This paper (open access) Babies born at the threshold of viability: changes in survival and workload over 20 years (table 2) presents data for survival of extremely premature babies over the last 20 years in 4-year time periods. They state that the survival of 23-week gestation babies has not improved over this time (p=0.08). Does this test of trend have sufficient power to detect a trend if one existed? How could I determine that?
2 Answers
You have misinterpreted the results of the statistical test just as the authors of that paper somewhat misinterpreted it in the conclusion section of their paper. It is concerning that we continue to quote $P$-values without effect estimates and confidence limits (which also lessen the need to talk about power). The problem is well summarized in the classic paper Absence of Evidence is not Evidence of Absence.
The trend test the authors used in that paper inappropriately made time into a categorical variable.
I don't know of any easy formulas to compute power in survival analyses. My first impulse would be to run a simulation. Assume a certain effect size, simulate data based on this effect size, run your analysis, see whether the effect is detected at your prespecified alpha. Do this many times and count whether the effect was detected in 80% or in 20% of your sample.

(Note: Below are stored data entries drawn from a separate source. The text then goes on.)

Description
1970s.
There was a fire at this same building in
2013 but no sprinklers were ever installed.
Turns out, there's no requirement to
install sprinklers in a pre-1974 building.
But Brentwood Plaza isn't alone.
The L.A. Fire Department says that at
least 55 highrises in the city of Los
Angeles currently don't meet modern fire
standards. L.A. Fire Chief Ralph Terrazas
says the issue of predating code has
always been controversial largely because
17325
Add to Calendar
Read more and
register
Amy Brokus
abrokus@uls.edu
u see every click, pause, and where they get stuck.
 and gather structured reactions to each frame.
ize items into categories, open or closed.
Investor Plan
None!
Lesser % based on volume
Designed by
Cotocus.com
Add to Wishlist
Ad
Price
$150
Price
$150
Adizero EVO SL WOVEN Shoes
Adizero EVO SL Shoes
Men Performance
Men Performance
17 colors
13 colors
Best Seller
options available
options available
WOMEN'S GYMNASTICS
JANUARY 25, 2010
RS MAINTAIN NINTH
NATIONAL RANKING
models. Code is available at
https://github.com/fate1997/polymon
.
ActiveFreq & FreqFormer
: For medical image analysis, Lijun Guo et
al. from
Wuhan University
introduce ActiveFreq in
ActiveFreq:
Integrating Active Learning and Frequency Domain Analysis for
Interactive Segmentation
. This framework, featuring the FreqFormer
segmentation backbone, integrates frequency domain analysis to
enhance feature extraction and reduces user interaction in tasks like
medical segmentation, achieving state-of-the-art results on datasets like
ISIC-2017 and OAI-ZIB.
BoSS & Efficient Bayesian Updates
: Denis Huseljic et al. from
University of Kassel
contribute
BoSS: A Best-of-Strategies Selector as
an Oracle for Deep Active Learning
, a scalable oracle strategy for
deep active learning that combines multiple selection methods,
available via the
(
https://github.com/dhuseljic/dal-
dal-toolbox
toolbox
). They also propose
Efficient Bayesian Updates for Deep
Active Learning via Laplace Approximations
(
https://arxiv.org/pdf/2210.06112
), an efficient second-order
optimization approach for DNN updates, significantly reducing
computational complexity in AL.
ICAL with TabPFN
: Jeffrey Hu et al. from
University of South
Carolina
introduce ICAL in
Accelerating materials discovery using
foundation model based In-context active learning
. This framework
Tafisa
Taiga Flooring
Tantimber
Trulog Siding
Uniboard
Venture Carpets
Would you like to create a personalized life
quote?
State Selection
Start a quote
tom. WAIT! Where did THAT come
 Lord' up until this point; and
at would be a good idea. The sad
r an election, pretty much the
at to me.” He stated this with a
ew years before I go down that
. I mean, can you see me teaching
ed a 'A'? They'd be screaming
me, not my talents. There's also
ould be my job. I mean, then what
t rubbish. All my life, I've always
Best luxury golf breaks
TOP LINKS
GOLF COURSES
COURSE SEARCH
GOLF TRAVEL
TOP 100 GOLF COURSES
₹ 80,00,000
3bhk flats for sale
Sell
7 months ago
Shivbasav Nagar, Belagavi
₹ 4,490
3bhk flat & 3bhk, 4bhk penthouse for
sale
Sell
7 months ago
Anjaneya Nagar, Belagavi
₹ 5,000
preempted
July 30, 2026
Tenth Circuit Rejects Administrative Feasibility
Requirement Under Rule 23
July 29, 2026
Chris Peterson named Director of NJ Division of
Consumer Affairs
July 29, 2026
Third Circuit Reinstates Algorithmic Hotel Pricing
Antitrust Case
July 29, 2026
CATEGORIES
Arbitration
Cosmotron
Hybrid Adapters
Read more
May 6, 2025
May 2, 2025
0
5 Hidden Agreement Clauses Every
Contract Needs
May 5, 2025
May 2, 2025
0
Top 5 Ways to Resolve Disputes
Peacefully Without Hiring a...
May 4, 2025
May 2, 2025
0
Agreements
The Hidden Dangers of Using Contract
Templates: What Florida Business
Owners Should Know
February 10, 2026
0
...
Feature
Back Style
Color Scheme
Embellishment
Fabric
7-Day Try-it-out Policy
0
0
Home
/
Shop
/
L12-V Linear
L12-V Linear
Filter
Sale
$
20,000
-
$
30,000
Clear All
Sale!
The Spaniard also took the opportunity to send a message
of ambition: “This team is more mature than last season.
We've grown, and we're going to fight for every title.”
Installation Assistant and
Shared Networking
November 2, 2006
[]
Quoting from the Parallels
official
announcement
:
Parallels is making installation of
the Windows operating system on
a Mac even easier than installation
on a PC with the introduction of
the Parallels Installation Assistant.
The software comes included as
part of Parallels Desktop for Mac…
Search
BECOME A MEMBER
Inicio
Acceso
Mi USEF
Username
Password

Note that you must specify an effect size in advance here. So-called post hoc power calculations ("is the study sufficiently powerful to detect the effect we did observe as statistically significant?") are meaningless, because there is a monotone relationship between the observed effect size and the p value. If the effect was statistically sigificant, then the study was powerful enough to detect the observed effect as significant. If not, then not. This is nothing more than a tautology dressed up in formal-sounding statistics jargon.